IdPStatelessClustering
Ordinarily the IdP is stateful in that it stores runtime information in memory to process requests, and must replicate that information across nodes in a cluster. A quick search of the support list archives will demonstrate the complexity of the clustering technology used to replicate this state, particularly for high-volume deployments.
An alternative to this approach is to forgo some features (including one that isn't even supported yet) in return for decreased complexity and increased reliablity by reducing reliance on server-side IdP state.
Use of a stateless IdP login handler does not make a deployment completely stateless. Â The login context is still persisted using server-side state which must be present through the process beginning with the receipt of an AuthnRequest and ending with the issuance of a response. Â There must be either short session stickiness to associate a client with a single node for however long the login process may take(~5 minutes), or replication of the IdP session object itself using a stateful clustering mechanism.
Feature Limitations
Eliminating server-side state (apart from caching) means eliminating any dependencies on the IdP-managed client session and on any mappings maintained in memory. This means the following features are either unsupportable, or must operate differently.
- Artifact Bindings
- Unsupported.
- Artifact mappings are managed in memory and have to be available across nodes because they can be created on one node (via front channel) but then dereferenced on another (via back channel).

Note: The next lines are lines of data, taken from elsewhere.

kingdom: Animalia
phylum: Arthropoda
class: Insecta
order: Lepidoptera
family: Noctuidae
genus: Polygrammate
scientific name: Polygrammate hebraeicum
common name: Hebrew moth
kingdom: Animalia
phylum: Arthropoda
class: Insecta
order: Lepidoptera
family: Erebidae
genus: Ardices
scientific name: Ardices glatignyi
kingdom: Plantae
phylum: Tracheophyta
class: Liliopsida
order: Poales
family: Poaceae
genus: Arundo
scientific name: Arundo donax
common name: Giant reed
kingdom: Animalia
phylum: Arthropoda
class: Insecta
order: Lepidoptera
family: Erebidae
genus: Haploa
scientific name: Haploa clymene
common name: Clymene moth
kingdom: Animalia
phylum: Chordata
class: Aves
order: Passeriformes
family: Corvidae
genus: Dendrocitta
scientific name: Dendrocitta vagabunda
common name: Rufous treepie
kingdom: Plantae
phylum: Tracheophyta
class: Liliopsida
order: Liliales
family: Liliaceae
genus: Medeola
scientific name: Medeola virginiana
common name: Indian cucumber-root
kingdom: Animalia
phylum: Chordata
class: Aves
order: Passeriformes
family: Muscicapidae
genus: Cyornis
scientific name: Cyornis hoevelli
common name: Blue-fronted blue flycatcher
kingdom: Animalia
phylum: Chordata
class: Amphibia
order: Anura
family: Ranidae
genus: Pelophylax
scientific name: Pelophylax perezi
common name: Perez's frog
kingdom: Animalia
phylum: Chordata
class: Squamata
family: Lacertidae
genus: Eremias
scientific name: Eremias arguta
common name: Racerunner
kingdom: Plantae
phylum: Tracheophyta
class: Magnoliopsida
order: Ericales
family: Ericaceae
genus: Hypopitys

So no artifact-based bindings can be used.
- Single Logout
- Unsupported.
- Single logout is not supported by the IdP software at this time, but if and when it becomes available, the feature depends on the ability to dereference a user session to retrieve the SPs bound to the session. This can't be done without permanent session affinity for the lifetime of a session, so in general single logout isn't supportable.
- Replay Detection
- Per-Node Only.
- The replay cache is maintained in memory, so only requests sent to the same node can be detected as replayed. This isn't a critical security feature in most cases, and even limited session affinity will often outlast the freshness window anyway.
- Attribute Queries with Transient IDs
- Requires special configuration.
- Ordinarily, queries based on transient identifiers rely on in-memory mappings of identifiers to users. This can be fixed either by avoiding queries by pushing attributes via the front channel, or by sharing a symmetric key on each node and switching to an alternative set of resolver plugins, as described below.
- Single Sign-On
- Requires special configuration and often custom development. This is discussed in more detail below. An example that's in production at Ohio State is listed on the Contributions page.
Single Sign-On
The main function of the IdP session manager is to facilitate single sign-on to multiple services, independent of the underlying authentication mechanism(s). This functionality has to be replaced with an alternate technology if the sessions cannot be replicated across nodes. One option is permanent session affinity, but this can cause performance problems and limits the ability of a cluster to provide fail-over without losing SSO support.
Two viable alternatives are to leverage an external SSO system, such as pubcookie, cosign, CAS, etc., or to implement a custom login handler within the IdP that provides for SSO via a cookie. The former presumes that you have a clustering solution for the external SSO system, and is most appropriate for sites with an existing solution in place before deploying the IdP.
The latter is not a great deal of work because most of the necessary functionality is available by combining the UsernamePassword login handler code with a DataSealer component to produce an encrypted cookie containing the user's identity, login time and method, and an expiration. The cookie is MAC'd to prevent forgery.
The custom login handler simply produces a cookie after successful authentication and recovers a user's session on other nodes by decoding the cookie and validating its content. Additional logic is needed to properly handle SAML 2 features like IsPassive and ForceAuthn, of course.
An example that's fairly full-featured is in use at Ohio State and is noted on the Contributions page.
Attribute Queries
Some deployers may be content to simply disable back-channel query support, but if you prefer to maintain support for this, simply convert to the ResolverCryptoTransientIDAttributeDefinition and CryptoTransientPrincipalConnector plugins within the resolver. You will need to configure a DataSealer component with a common key on each node.
There's a bug, now fixed, that causes problems with newer SPs that enforce strict subject matching on queries. The bug is corrected in versions of the IdP since 2.3.1.